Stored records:
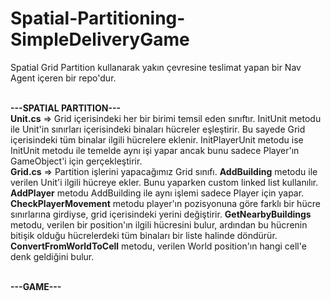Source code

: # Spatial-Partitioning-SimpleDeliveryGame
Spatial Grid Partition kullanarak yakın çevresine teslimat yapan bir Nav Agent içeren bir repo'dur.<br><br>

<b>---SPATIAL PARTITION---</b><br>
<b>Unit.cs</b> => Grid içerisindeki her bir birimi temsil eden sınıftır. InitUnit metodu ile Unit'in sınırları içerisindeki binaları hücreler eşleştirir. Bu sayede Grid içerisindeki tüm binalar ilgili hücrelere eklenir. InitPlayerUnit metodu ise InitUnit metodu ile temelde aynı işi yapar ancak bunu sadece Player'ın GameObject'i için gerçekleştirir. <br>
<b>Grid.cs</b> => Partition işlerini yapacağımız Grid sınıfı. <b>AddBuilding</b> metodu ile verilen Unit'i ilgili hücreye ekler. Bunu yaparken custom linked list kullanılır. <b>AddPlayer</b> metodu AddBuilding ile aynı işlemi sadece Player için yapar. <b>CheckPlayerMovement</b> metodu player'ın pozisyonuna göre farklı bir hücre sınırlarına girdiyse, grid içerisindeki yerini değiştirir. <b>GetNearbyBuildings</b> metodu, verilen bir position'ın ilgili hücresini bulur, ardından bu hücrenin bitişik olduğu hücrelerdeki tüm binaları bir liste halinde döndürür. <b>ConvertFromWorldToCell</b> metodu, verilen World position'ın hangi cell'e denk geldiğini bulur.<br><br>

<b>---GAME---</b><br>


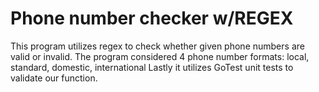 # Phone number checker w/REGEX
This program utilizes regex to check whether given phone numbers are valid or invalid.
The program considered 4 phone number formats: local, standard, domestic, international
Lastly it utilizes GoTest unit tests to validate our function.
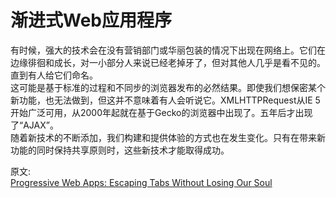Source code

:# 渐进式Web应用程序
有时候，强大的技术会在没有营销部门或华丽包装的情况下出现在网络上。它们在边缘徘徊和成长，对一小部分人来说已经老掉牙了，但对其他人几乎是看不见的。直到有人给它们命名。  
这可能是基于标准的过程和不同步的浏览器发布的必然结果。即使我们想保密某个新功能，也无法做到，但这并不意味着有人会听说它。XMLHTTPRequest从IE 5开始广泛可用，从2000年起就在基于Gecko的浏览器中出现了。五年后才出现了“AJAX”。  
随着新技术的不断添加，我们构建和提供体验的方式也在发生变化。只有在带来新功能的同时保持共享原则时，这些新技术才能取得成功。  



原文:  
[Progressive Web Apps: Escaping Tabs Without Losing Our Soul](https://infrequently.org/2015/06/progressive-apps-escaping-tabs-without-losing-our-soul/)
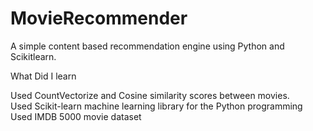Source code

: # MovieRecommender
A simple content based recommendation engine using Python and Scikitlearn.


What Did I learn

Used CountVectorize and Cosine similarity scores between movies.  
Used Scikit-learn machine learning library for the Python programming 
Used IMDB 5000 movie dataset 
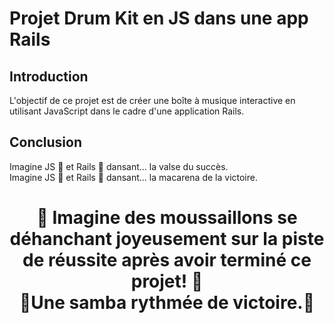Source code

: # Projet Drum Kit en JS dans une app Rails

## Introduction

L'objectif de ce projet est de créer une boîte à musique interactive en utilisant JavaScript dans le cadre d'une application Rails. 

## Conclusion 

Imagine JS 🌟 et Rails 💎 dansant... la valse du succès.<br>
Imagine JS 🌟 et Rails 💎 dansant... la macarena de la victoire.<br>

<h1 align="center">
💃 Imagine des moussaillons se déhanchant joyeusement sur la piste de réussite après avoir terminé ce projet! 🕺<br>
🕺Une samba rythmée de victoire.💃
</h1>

### WRITTEN TASK:
Instructions for the copy: start at the first entry, stop after the line containing "<b>---SPATIAL PARTITION---</b><br>", keep every line exact, and drop the pictures.

### COMPLETED TASK:
Source code

: # Spatial-Partitioning-SimpleDeliveryGame
Spatial Grid Partition kullanarak yakın çevresine teslimat yapan bir Nav Agent içeren bir repo'dur.<br><br>

<b>---SPATIAL PARTITION---</b><br>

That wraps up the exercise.